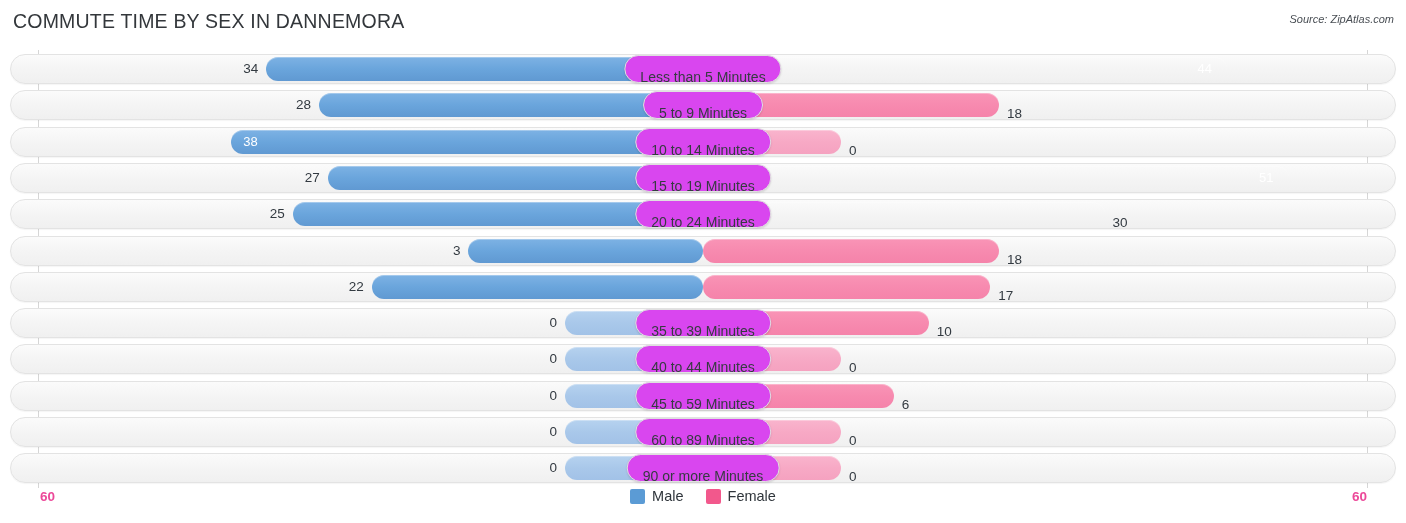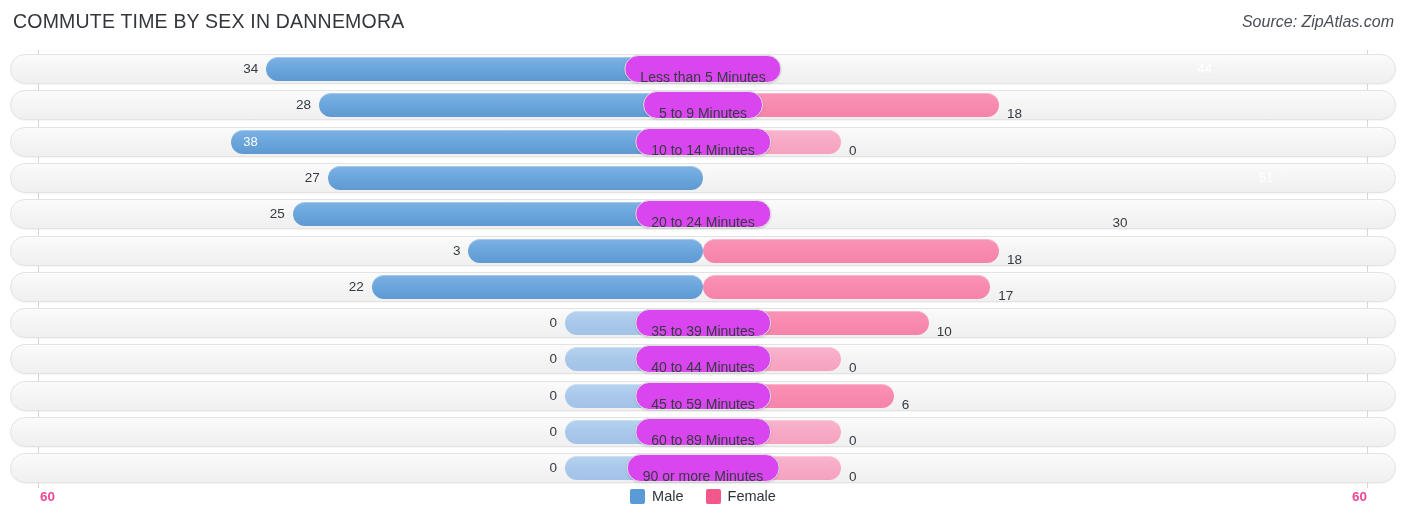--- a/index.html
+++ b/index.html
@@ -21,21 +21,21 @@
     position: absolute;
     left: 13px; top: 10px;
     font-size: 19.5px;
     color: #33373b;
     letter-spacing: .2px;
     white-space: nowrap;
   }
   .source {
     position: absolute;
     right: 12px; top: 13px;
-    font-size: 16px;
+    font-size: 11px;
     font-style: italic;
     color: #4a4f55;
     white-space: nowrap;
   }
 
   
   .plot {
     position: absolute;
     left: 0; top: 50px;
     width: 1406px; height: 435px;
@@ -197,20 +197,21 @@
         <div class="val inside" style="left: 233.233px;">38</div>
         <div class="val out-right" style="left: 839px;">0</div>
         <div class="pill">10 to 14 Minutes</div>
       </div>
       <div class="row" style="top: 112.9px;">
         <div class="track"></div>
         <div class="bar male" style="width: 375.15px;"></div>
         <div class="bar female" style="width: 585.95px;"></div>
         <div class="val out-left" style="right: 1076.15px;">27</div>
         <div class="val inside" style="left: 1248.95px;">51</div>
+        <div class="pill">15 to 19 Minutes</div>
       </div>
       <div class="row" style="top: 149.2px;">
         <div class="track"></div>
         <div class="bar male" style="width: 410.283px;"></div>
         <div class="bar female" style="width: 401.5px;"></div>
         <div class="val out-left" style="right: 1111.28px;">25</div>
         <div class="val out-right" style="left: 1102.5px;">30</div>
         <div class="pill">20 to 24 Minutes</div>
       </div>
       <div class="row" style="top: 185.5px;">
---
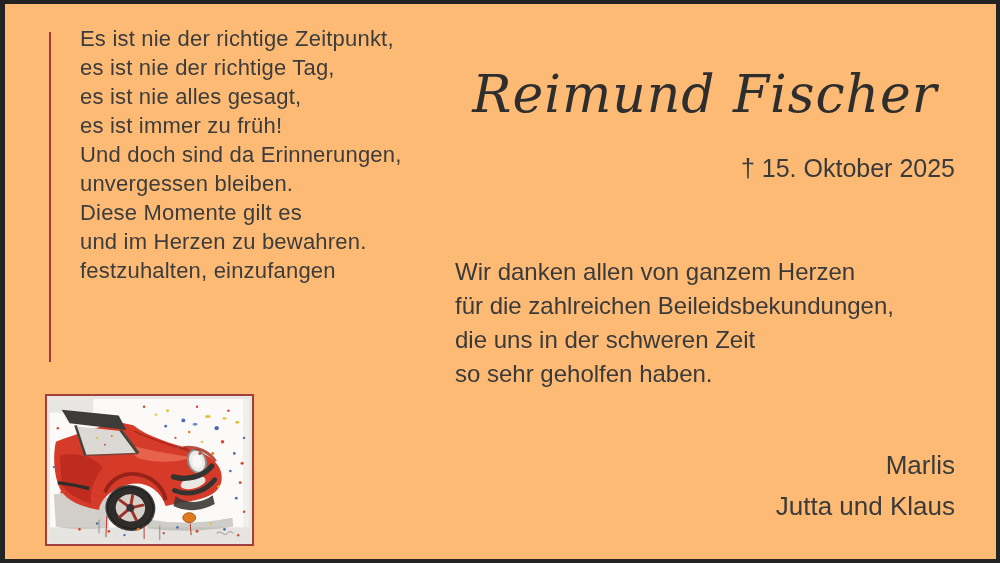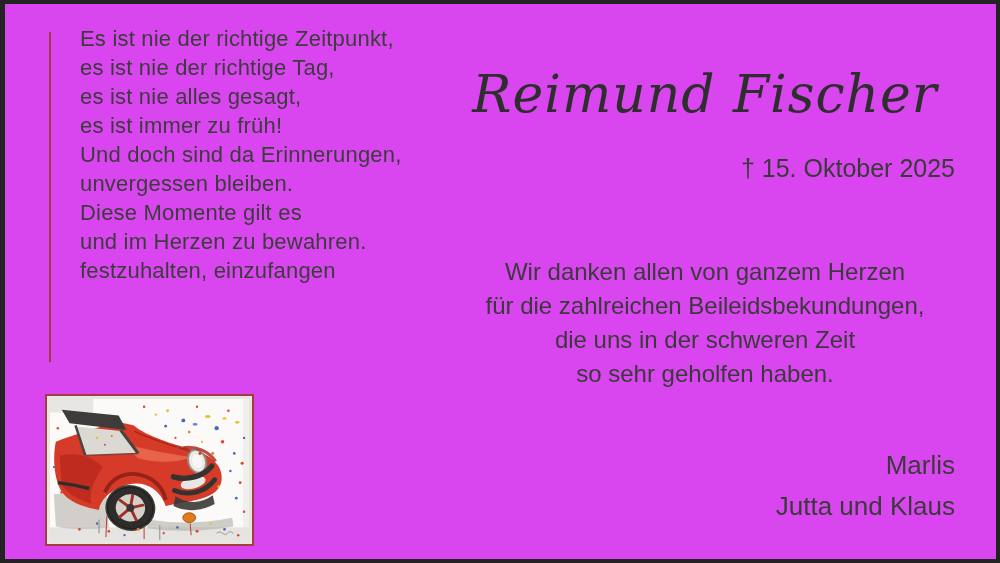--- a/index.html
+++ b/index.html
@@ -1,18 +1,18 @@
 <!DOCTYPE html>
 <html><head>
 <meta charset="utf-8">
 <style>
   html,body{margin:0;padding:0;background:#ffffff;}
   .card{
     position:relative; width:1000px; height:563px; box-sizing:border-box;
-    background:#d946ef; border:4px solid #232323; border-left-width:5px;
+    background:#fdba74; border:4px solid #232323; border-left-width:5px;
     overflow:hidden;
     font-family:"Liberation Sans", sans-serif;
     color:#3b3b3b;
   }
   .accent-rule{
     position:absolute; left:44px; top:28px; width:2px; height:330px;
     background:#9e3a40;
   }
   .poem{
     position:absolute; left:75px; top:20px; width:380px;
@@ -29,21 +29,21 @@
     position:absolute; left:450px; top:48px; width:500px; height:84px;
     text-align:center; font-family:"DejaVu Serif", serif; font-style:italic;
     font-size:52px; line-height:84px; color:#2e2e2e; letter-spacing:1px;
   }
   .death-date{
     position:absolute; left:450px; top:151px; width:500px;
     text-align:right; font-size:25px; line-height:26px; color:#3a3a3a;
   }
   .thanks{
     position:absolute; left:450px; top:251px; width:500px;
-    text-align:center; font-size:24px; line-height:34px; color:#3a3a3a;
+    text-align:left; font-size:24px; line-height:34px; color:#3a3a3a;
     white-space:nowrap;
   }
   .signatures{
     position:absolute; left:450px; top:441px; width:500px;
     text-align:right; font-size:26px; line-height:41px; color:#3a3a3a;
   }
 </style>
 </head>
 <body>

About this exercise: How many lines of the listing above contain the string "body"? Respond with the number and no other text.

Reply: 2